## start

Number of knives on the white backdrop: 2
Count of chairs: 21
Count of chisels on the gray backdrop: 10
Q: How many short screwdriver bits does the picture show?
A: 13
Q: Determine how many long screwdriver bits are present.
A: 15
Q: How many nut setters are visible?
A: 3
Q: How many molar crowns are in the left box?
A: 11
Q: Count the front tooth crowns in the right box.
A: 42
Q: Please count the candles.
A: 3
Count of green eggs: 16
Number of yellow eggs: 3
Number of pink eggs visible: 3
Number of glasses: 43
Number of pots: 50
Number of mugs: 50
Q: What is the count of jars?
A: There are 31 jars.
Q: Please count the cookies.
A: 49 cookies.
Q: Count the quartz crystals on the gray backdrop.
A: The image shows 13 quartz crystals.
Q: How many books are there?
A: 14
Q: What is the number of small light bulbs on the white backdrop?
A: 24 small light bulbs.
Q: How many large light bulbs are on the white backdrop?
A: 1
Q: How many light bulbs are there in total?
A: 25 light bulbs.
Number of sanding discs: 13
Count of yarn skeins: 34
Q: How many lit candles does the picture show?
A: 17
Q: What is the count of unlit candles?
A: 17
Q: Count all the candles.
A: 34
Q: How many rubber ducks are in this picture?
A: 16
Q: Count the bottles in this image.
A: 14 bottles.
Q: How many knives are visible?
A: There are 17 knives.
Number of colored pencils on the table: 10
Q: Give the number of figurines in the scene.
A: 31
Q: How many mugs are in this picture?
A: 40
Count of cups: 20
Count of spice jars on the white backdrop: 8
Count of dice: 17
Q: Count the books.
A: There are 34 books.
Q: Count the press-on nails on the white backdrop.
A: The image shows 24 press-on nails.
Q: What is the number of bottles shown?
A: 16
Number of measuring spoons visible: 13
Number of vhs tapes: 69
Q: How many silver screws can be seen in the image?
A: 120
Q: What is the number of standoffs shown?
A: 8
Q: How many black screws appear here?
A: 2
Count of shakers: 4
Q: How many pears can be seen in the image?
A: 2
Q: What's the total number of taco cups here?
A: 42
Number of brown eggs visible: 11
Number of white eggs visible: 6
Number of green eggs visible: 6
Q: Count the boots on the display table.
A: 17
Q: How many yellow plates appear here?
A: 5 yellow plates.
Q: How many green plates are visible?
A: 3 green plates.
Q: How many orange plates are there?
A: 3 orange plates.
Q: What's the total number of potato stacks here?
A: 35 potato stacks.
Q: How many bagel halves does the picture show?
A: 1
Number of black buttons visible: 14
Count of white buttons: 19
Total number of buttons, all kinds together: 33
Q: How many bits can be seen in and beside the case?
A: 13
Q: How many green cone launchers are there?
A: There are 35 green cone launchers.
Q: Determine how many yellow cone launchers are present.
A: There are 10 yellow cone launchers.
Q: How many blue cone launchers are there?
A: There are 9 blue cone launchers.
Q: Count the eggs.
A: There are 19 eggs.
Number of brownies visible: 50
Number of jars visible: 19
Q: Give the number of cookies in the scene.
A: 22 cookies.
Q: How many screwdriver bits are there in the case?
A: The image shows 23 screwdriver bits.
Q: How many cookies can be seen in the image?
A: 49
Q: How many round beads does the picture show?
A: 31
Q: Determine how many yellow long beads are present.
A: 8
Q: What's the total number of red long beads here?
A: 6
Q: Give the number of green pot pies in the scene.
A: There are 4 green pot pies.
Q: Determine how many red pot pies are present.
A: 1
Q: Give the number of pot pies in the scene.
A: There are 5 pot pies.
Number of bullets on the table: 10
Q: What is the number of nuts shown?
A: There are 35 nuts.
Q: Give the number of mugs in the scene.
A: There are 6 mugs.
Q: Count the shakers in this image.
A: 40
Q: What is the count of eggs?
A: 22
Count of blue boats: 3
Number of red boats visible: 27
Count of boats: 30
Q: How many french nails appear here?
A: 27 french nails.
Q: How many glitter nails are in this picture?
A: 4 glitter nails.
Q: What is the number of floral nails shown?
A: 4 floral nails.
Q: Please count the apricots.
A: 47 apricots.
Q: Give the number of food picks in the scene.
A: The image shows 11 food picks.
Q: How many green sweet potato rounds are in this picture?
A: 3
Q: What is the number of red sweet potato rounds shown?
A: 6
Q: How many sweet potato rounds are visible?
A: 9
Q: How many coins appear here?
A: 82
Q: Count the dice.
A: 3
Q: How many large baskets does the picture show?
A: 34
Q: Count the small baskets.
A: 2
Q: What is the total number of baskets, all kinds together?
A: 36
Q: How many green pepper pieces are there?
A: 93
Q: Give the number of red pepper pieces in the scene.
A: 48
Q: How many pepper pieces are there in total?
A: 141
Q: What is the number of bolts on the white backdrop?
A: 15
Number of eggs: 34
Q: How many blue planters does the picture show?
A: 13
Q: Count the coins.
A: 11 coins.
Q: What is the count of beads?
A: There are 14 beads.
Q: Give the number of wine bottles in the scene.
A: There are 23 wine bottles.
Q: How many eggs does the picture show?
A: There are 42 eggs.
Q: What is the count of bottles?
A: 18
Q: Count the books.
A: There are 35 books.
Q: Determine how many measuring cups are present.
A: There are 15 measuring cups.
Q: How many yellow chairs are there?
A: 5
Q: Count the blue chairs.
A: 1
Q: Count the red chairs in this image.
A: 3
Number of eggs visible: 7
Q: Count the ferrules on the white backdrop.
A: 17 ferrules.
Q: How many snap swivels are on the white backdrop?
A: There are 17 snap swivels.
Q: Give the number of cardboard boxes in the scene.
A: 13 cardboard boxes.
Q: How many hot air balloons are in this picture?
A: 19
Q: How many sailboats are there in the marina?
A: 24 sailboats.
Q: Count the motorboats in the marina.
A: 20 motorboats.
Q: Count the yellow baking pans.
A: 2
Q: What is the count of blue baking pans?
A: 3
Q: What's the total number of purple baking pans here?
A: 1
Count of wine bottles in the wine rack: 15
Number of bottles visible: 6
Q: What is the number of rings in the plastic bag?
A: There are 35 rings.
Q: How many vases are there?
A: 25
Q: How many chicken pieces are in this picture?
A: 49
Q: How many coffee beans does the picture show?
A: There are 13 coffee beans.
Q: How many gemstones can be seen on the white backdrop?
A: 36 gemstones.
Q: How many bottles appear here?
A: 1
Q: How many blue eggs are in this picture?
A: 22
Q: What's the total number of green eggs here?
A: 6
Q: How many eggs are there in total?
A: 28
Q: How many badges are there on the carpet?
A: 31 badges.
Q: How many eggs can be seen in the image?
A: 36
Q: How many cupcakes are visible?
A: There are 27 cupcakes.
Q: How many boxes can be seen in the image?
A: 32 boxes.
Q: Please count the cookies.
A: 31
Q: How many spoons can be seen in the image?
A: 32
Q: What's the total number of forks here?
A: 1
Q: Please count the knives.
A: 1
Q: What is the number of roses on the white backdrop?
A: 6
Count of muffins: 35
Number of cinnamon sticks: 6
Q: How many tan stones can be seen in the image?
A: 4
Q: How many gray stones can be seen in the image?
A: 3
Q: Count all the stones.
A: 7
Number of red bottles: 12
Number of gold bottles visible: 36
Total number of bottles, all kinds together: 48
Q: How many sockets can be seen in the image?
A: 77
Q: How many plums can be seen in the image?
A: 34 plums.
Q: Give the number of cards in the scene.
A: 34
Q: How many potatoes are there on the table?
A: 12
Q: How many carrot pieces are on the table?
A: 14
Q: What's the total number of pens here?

## end

### Task objective
Please filter the listing above and copy every line that contains the string "motorboats", matching case exactly.

### Completed exercise
Q: Count the motorboats in the marina.
A: 20 motorboats.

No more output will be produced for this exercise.